La vida de Discépolo fue un folletín.
Escribió su primer tango –del cual luego abjuró y se negó a que fuera grabado- cuando tenía 14 años, en 1925, en una pensión modesta de San José, en Uruguay, adonde llegó junto a su hermano Armando, dramaturgo de nota, que presentó en el Teatro Macció su principal obra: “Mateo”. Ese tango, en el que lo ayudó musicalmente un ignoto guitarrista del lugar, se llama “Bizcochito”.
Luego, ya con básicos conocimientos de música, y aunque hizo sólo letras con algunos autores, vendría el vendaval de sarcasmo, drama y rebelión que sacudió moralmente al tango: “Qué vachaché” (1926), “Esta noche me emborracho” y “Chorra” (1928), “En el cepo” (inédito), “Malevaje”, “Miguelito”, “Alguna vez” y “Soy un arlequín” (1929), “Victoria”, “Justo el 31”, “Yira, yira…” y “Confesión” (1930), “Qué sapa, señor”, “Sueño de juventud” y “Carrillón de la Merced –en colaboración con Lepera- (1931), “Secreto” (1932), “Tres esperanzas”(1933), “Quien más, quien menos” (1934), “Alma de bandoneón" y “Cambalache” (1935), “Melodía porteña” y Desencanto” (1937), “Condena” (1938), “Tormenta” (1939), “Martirio” (1940), “Infamia” (1941), “Uno” (1943), “Sin palabras” (1946), “El choclo” (1947), y Cafetín de Buenos Aires” (1948); de “Mensaje” sólo escribió la música y Cátulo Castillo le puso letra en 1952, a un año de la muerte de Discépolo; también fue póstumo “Fangal”, tema al cual los hermanos Expósito le agregaron letra y música complementarios; además, el gran dramático hizo varios valses, milongas, candombes y hasta foxtrots.

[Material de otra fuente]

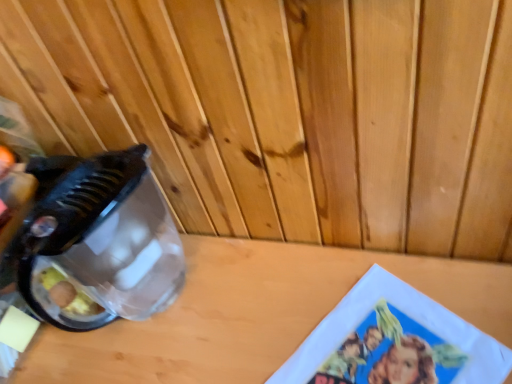
Question: Is transparent plastic blender at left aimed at wooden table at center?

Choices:
 (A) yes
 (B) no

Answer: (B)

Question: Is transparent plastic blender at left at the left side of wooden table at center?

Choices:
 (A) no
 (B) yes

Answer: (B)

Question: Considering the relative sizes of transparent plastic blender at left and wooden table at center in the image provided, is transparent plastic blender at left shorter than wooden table at center?

Choices:
 (A) yes
 (B) no

Answer: (A)

Question: From a real-world perspective, is transparent plastic blender at left physically above wooden table at center?

Choices:
 (A) no
 (B) yes

Answer: (B)

Question: Are transparent plastic blender at left and wooden table at center far apart?

Choices:
 (A) no
 (B) yes

Answer: (A)

Question: Considering the relative sizes of transparent plastic blender at left and wooden table at center in the image provided, is transparent plastic blender at left thinner than wooden table at center?

Choices:
 (A) yes
 (B) no

Answer: (A)

Question: Is wooden table at center in front of transparent plastic blender at left?

Choices:
 (A) yes
 (B) no

Answer: (A)

Question: Is wooden table at center at the right side of transparent plastic blender at left?

Choices:
 (A) yes
 (B) no

Answer: (A)

Question: Could you tell me if wooden table at center is facing transparent plastic blender at left?

Choices:
 (A) no
 (B) yes

Answer: (A)

Question: From a real-world perspective, is wooden table at center positioned under transparent plastic blender at left based on gravity?

Choices:
 (A) no
 (B) yes

Answer: (B)

Question: Are wooden table at center and transparent plastic blender at left far apart?

Choices:
 (A) yes
 (B) no

Answer: (B)

Question: Can you confirm if wooden table at center is taller than transparent plastic blender at left?

Choices:
 (A) no
 (B) yes

Answer: (B)

Question: Is wooden table at center bigger or smaller than transparent plastic blender at left?

Choices:
 (A) small
 (B) big

Answer: (B)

Pero la intensidad de esta vida impar se mide también de otra manera: fue guionista, actor y director de teatro y de cine; tuvo un largo y accidentado matrimonio con la cupletista española Tania, devenida tanguera, en el que hubo mutas infidelidades, incluso una aventura de Discépolo en México de la cual nació un hijo, hecho nunca bien saldado; y fue el amor imposible –nunca consumado pese a ciertas aproximaciones- de la cantante Alba Solís.
Quizás una existencia tan intensa le haya preservado un humor corrosivo, mordaz, hasta el final. Por ejemplo, el de aquellos días en que hizo inmortales dos frases:
-Estoy tan flaco que se me ve la corbata desde la espalda.
-El otro día hablé de mi flacura. Pero es una ventaja, che. Fijate que las inyecciones me las tienen que dar en el sobretodo.